Washington, DC—The American College of Emergency Physicians (ACEP) today issued a statement deeply critical of the draft health care legislation introduced yesterday in the Senate, known as the Better Care Reconciliation Act, or BCRA. ACEP’s president, Dr. Rebecca Parker, said:
“Senators should vote ‘no’ on BCRA as it stands today. After holding out hope that the Senate would develop a bill more in line with our priorities, we are extremely disappointed that the Senate’s health care legislation is no better and actually worse than what was introduced in the House of Representatives, the American Health Care Act. The draft that was introduced yesterday makes sweeping changes to the health care system that directly contradict ACEP’s principles and endanger patient safety and patients’ lives. It is a step backward from improving the health of the nation.

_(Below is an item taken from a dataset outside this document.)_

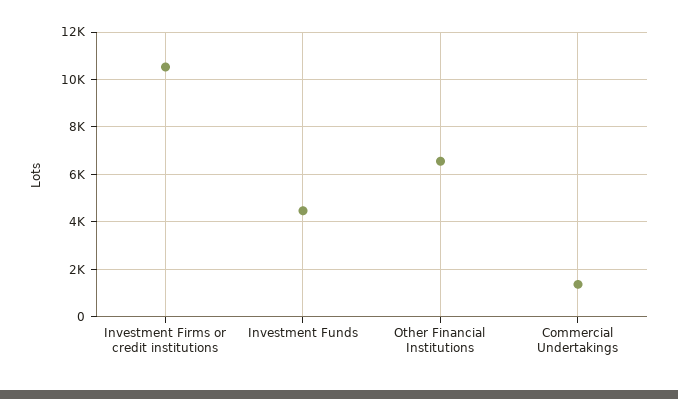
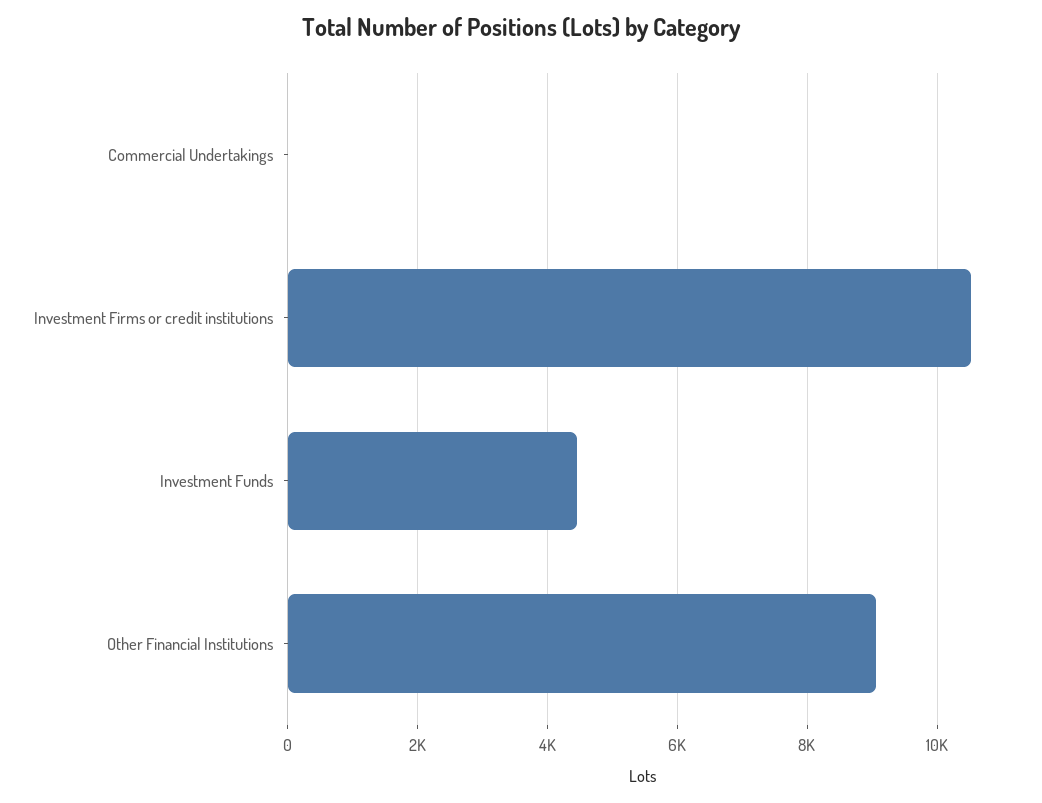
Other Financial Institutions: 6500 -> 9000
Commercial Undertakings: 1500 -> 0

“Of immediate concern is the gutting of Medicaid coverage for millions of Americans who will likely be uninsured or underinsured as a result. The inevitable consequence of people losing their insurance is increasing in patient loads and crowding at emergency departments, which are already seeing record numbers of patients. Similarly, when patients have insurance with astronomical deductibles, they delay regular care until a problem becomes so acute they end up in the emergency department. This new legislation will create burdens on ERs that are unsustainable and dangerous.

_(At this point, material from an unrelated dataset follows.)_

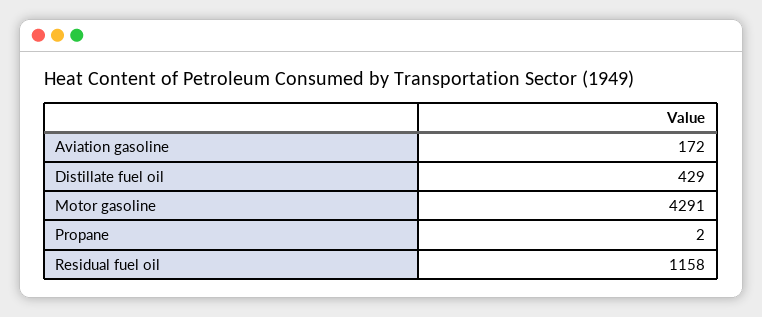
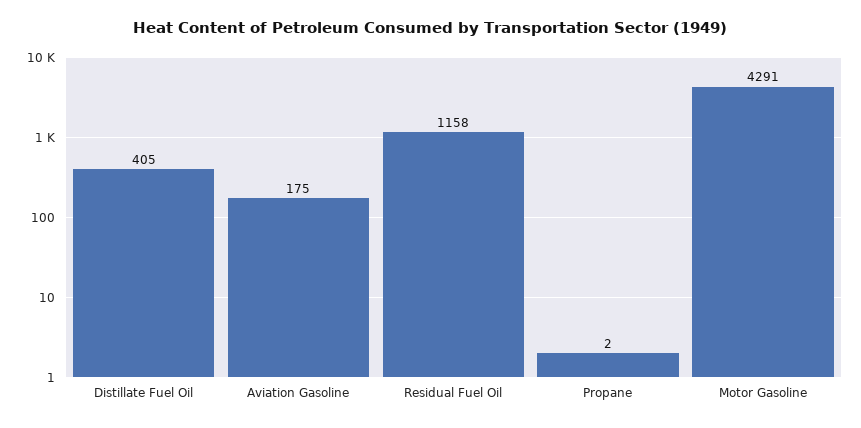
Aviation gasoline: 172 -> 175
Distillate fuel oil: 429 -> 405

“In addition, the loss of guaranteed coverage for emergency care – which was one of the essential health benefits of the Affordable Care Act – is basically a gift to insurers, who historically have always chosen to deny coverage when given the option. Access to emergency medical care is critical to all Americans, as is insurance coverage for that care. According to a recent poll, Americans overwhelmingly—95 percent—want health insurance companies to cover emergency medical care.

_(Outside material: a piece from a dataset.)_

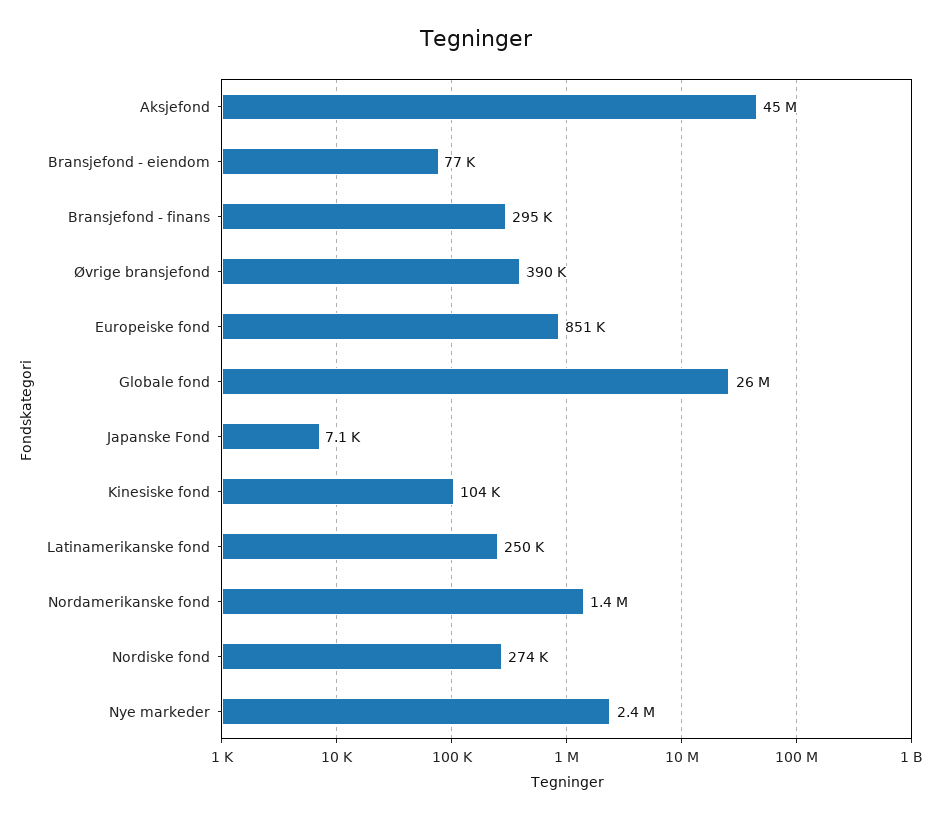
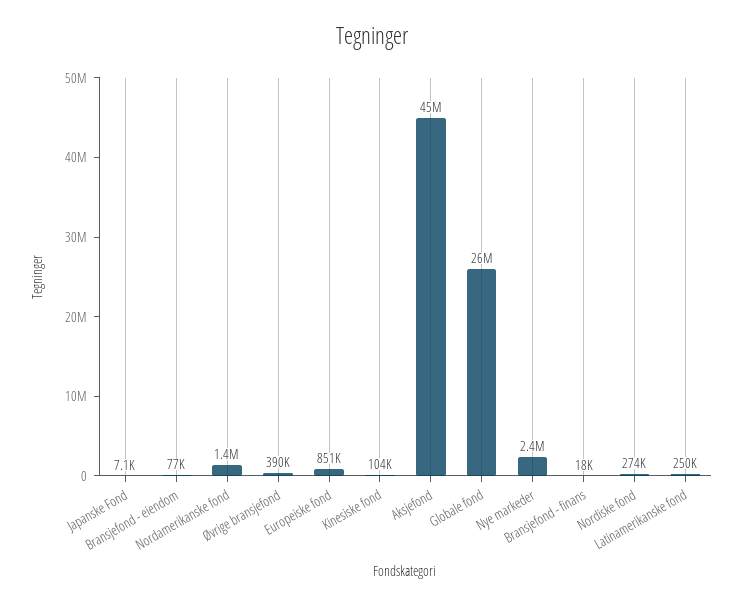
Bransjefond - finans: 295000 -> 18000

“We also have grave concerns that this bill does nothing to address the epidemic of opioid and drug dependence in the country, which led to a 99 percent increase in emergency department visits between 2005 and 2014. No members of the medical profession see the scourge of opioid addiction more than emergency physicians. The amount of money set aside by BCRA for treatment of the disease of addiction is no better than pocket change.
“Next week, Senators have an opportunity to offer amendments to address the numerous problems that currently exist in BCRA. We hope they are given ample opportunity to discuss and amend the gaping holes in this legislation. Our concerns, which are shared by virtually every other medical group, should serve as a wake-up call to all members of Congress. Without significant improvements, ACEP cannot support this bill and urges members to vote ‘no’ on BCRA.”